Monday, August 22, 2011

Lynchburg Grows


I started volunteering at Lynchburg Grows last fall, shortly after I moved back to Lynchburg.  My parents mentioned it to me, I checked out the website, and thought, Wow!  an urban farm in town, with 9 huge greenhouses!  How did I grow up going to the City Stadium, and never notice those structures behind?  Turns out very few people knew.

View from the rear of Lynchburg Grows
I went over and said I wanted to volunteer.  For some time I've wanted to work in a greenhouse, so this worked out perfectly.  It couldn't have been easier -- they told me to just show up any day, and they'd have something for me to do, whether it's weeding, planting, cutting, trimming, or any of the other innumerable chores a farm imposes.





Crops

When I started in the fall, the main crops were lettuce mixes (spring mix, arugula), swiss chard, beets, radishes, spinach, and roses.  Over the summer they grew carrots, green peppers, basil, cucumbers, and others.  The contrast in the interior between low winter greens and upright summertime peppers was marked:

Wintertime lowriding spinach


Wintertime beets line the raised bed


Summertime peppers bust out tall

The seasonal difference in heat is also severe; in winter they are a mild 50, but in summer those glass ovens scorch at 120 degrees and higher.




Residents

Plants aren't the only things living on the farm.  Princess is the resident goat.  She spends her days hanging out in her pen with her close friend Lucky the Duck.  Sometimes she's hunkered down in her wooden hut; other times she's perched on a log or her huge cable spool, just enjoying standing around.
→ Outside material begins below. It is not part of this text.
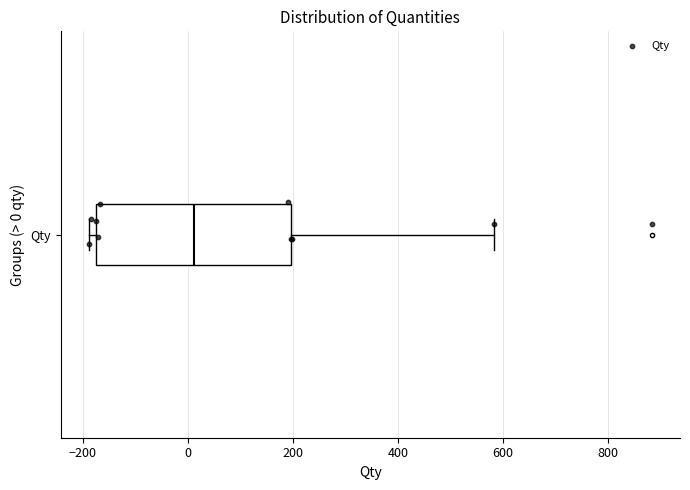

Transcribe this box plot: give where the median line is, the range the box spans, and where the two whiskers end, as read against the x-axis. The values are not printed on the chart, so give them approximately, as read against the axis.

median 20, box -180 to 200, whiskers -180 (just left of the box's left edge) to 580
Princess reclines on her spool

Not too far from her pen live the chickens.  They enjoy a nesting hut with individual nest boxes, as well as a decent-sized yard and a tree.  They get fed corn meal and lots of vegetable and plant scraps.

Chickens socializing




Greenhouse #9

Several months in, I asked the guys for a longer-term project.  They told me, "Take Greenhouse #9 and upgrade it so we can host events.  Do what you can, however you want."  Whoa, what a cool opportunity!

Greenhouse #9, summer 2012
What are the plans for #9, you ask?  Well, get rid of unsightly messes like this, for starters:

Greenhouse #9, in suboptimal condition

The idea is to create a welcoming space for events such as wedding rehearsals, meetings, and receptions.  A couple of weddings or receptions have already been held here, but to really make it a great spot for the community, it needs a lot of work.  Steam pipes are being cut out, beds cleaned up, weeds pulled, and before anything else, about 80 panes of glass need to be replaced.  The budget is tight, so we've raised about half what we need for the glass.

Some ideas for the space include herbs, a water feature, benches, green end walls, carts with planters, and a better floor.




Aquaponics

This year's principal capital improvement project has been the aquaponics system, in Greenhouse #7.  Micha laid a beautiful stone walkway through the entire greenhouse.  Throughout the spring and summer the beds were cleared and frames erected over the beds.  By August they had started running water through the first two aquaponics systems.




The plan is to stock the bottom bed with fish (probably catfish or tilapia), then grow various crops in the upper troughs.  Some students from the Lynchburg College environmental program are helping design and set up the system.




Composting

These days I'm not going over as much as I was last fall, but I'm helping in other ways.  For example, they maintain a worm composting bin in the main greenhouse.  I thought it deserved a poster or sign explaining how it works, since quite a few school groups and other visitors come through, so I found a poster online:

Worm Composting Educational Poster


In addition, the City of Lynchburg drops off a good portion of the leaves it collects in the fall at the Grows, for a source of compost.  As you might imagine, all those plants generate tons of scraps, which are either fed to the residents, or stuffed into the large compost bin.


The Grows offers a CSA program, as well as onsite sales of its produce.  They hope to offer rose bushes, starter plants, and more crops as they evolve.

Working in the greenhouse is grounding and satisfying.  I get dirty, even got poison ivy from clearing out some of the leftover overgrowth from one greenhouse, and I love it.  Cutting my own chard and sauteeing it up minutes later; eating arugula straight from the plant; helping develop a local agricultural and community destination; these are all great reasons to work at Lynchburg Grows.

2 comments:

Kat said...

That's a great photo of the chickens! (Also, the video's not working.)

Unknown said...

I fixed the video -- it's on Youtube now, and here. And I added a bonus video!